著者:永井康徳
「ピンポーン」まだ辺りも暗い午前五時過ぎ、南予にあるたんぽぽ俵津診療所に隣接する医師住宅の呼び鈴が鳴りました。
玄関まで行ってみると、ドアの向こうで懐中電灯の光と人影が見えます。
ドアを開けると、「先生…」と、いつも診療所に来る男性が白い発砲スチロールの箱を持って立っていました。「先生、今日はこんまい鯛じゃ!」そう言われて蓋を開けてみると大きな鯛が一匹と生きた蛸が動いています。「すごい大きな鯛と蛸ですね!」と私の驚いた声に、その人は得意顔でした。
夜明け前、私が宿直を終えて松山へ出発する前に、釣れたての魚を届けようと、なんと午前三時頃から漁に出かけていたのだとか。この深い心遣いに、彼の人となりと生き様を感じ、頭の下がる思いでした。
彼は91歳の現役漁師です。私の外来受診時は、必ず一番に診察室にやってきます。20年以上前、私が国保診療所の所長だった頃は、民生委員として地域住民のお世話をする面倒見のよい人で、長年務めた功績を讃えられて叙勲を受け、地元の漁師さん達からは今でもレジェンドとして尊敬されています。大きな鯛と蛸を車に乗せ、松山に帰る道中、地域の方が診療所に寄せる信頼と感謝の念を感じ、身の引き締まる思いでした。

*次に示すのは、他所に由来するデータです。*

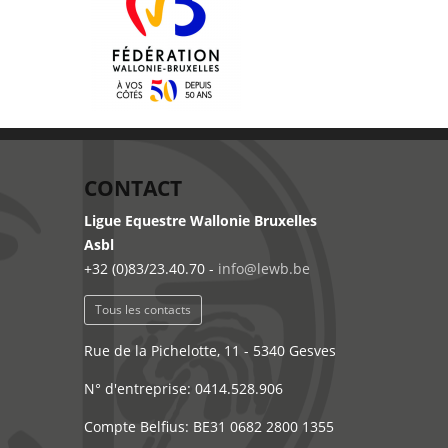
CONTACT
Ligue Equestre Wallonie Bruxelles
Asbl
+32 (0)83/23.40.70 -
info@lewb.be
Tous les contacts
Rue de la Pichelotte, 11 - 5340 Gesves
N° d'entreprise: 0414.528.906
Compte Belfius: BE31 0682 2800 1355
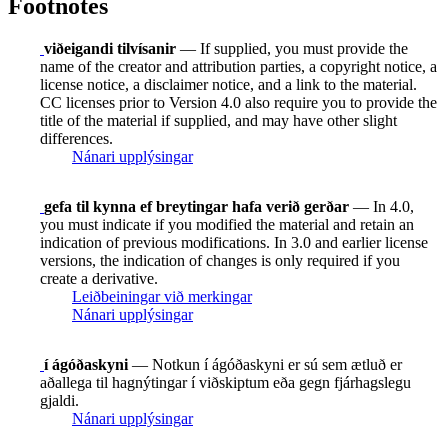
Footnotes
viðeigandi tilvísanir
— If supplied, you must provide the
name of the creator and attribution parties, a copyright notice, a
license notice, a disclaimer notice, and a link to the material.
CC licenses prior to Version 4.0 also require you to provide the
title of the material if supplied, and may have other slight
differences.
Nánari upplýsingar
gefa til kynna ef breytingar hafa verið gerðar
— In 4.0,
you must indicate if you modified the material and retain an
indication of previous modifications. In 3.0 and earlier license
versions, the indication of changes is only required if you
create a derivative.
Leiðbeiningar við merkingar
Nánari upplýsingar
í ágóðaskyni
— Notkun í ágóðaskyni er sú sem ætluð er
aðallega til hagnýtingar í viðskiptum eða gegn fjárhagslegu
gjaldi.
Nánari upplýsingar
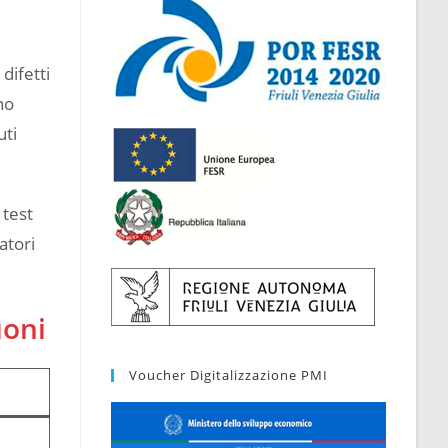
difetti
no
uti
 test
atori
uoni
Voucher Digitalizzazione PMI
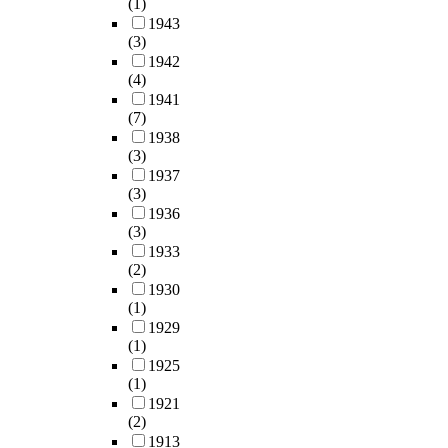
(1)
1943
(3)
1942
(4)
1941
(7)
1938
(3)
1937
(3)
1936
(3)
1933
(2)
1930
(1)
1929
(1)
1925
(1)
1921
(2)
1913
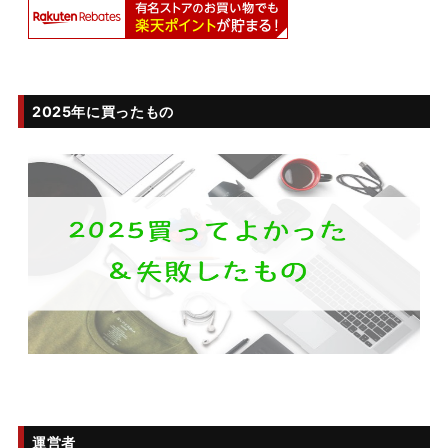
2025年に買ったもの
運営者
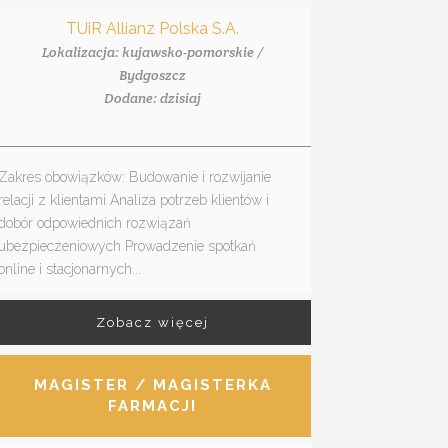
TUiR Allianz Polska S.A.
Lokalizacja: kujawsko-pomorskie /
Bydgoszcz
Dodane: dzisiaj
Zakres obowiązków: Budowanie i rozwijanie
relacji z klientami Analiza potrzeb klientów i
dobór odpowiednich rozwiązań
ubezpieczeniowych Prowadzenie spotkań
online i stacjonarnych...
Zobacz więcej
MAGISTER / MAGISTERKA
FARMACJI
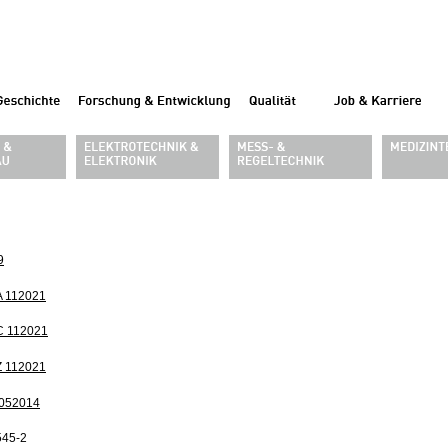
9
A 112021
C 112021
Z 112021
 052014
545-2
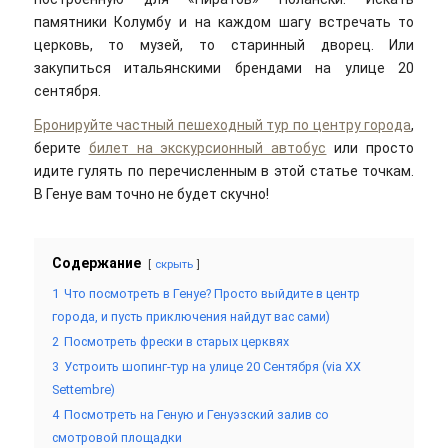
памятники Колумбу и на каждом шагу встречать то
церковь, то музей, то старинный дворец. Или
закупиться итальянскими брендами на улице 20
сентября.
Бронируйте частный пешеходный тур по центру города
,
берите
билет на экскурсионный автобус
или просто
идите гулять по перечисленным в этой статье точкам.
В Генуе вам точно не будет скучно!
Содержание
скрыть
1
Что посмотреть в Генуе? Просто выйдите в центр
города, и пусть приключения найдут вас сами)
2
Посмотреть фрески в старых церквях
3
Устроить шопинг-тур на улице 20 Сентября (via XX
Settembre)
4
Посмотреть на Геную и Генуэзский залив со
смотровой площадки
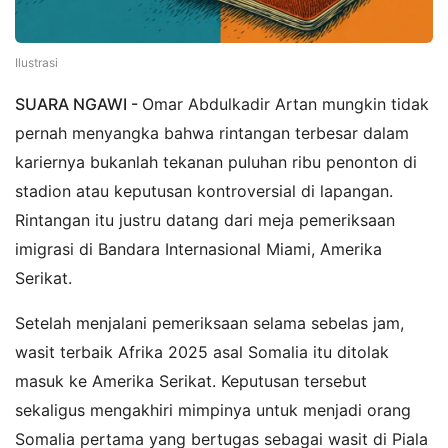
Ilustrasi
SUARA NGAWI -
Omar Abdulkadir Artan mungkin tidak
pernah menyangka bahwa rintangan terbesar dalam
kariernya bukanlah tekanan puluhan ribu penonton di
stadion atau keputusan kontroversial di lapangan.
Rintangan itu justru datang dari meja pemeriksaan
imigrasi di Bandara Internasional Miami, Amerika
Serikat.
Setelah menjalani pemeriksaan selama sebelas jam,
wasit terbaik Afrika 2025 asal Somalia itu ditolak
masuk ke Amerika Serikat. Keputusan tersebut
sekaligus mengakhiri mimpinya untuk menjadi orang
Somalia pertama yang bertugas sebagai wasit di Piala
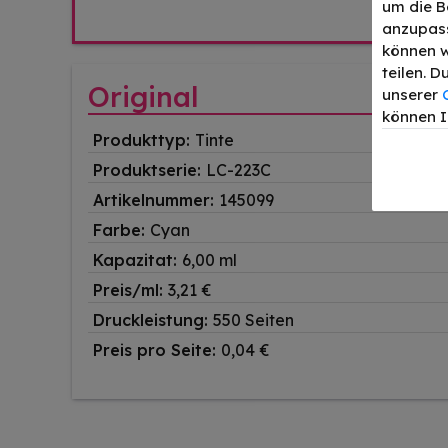
um die B
anzupass
können w
teilen. 
Original
unserer
können I
Produkttyp:
Tinte
Produktserie:
LC-223C
Artikelnummer:
145099
Farbe:
Cyan
Kapazitat:
6,00 ml
Preis/ml:
3,21 €
Druckleistung:
550 Seiten
Preis pro Seite:
0,04 €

地域医療の分野では患者さんの生き方を知ることはとても大切です。「病気」を診るのではなく、「ヒト」を診るのです。
延命治療をするのかどうかといった重大な意思決定支援は診察室での患者さんの姿しか見ていなかったら、難しいかもしれません。
延命治療の選択だけではありません。老衰で食べられなくなった時に胃ろうを造るのか、それとも口から食べられる分だけを食べて、自然に看ていくのか。認知症などで本人が意思を表明できない場合はどうすればよいのか。それらの答えはすべて、患者さんとの日常の関わりの中にありました。
患者さんが一人の人として、今までどう生きてきて、これからどう生きていくのか。それぞれが持つ大切な思いや生き方を、その人の日々の暮らしを通して知るのです。その人の人生観や価値観に思いを馳せ、重大な意思決定の際にとことん寄り添うことができます。
多死社会を迎え、医療にはただ「治す」だけでなく、人生を最期まで支え続ける役割が求められています。
その「支える医療」の実現のためには、患者さんが元気なうちから関わり、病気だけではなく、そのヒトの背景にある生活、家族、地域をみて、その人にとってのかけがえのない人生の最善の選択を、医療者も一緒になって考えていく必要があるのではないかと思うのです。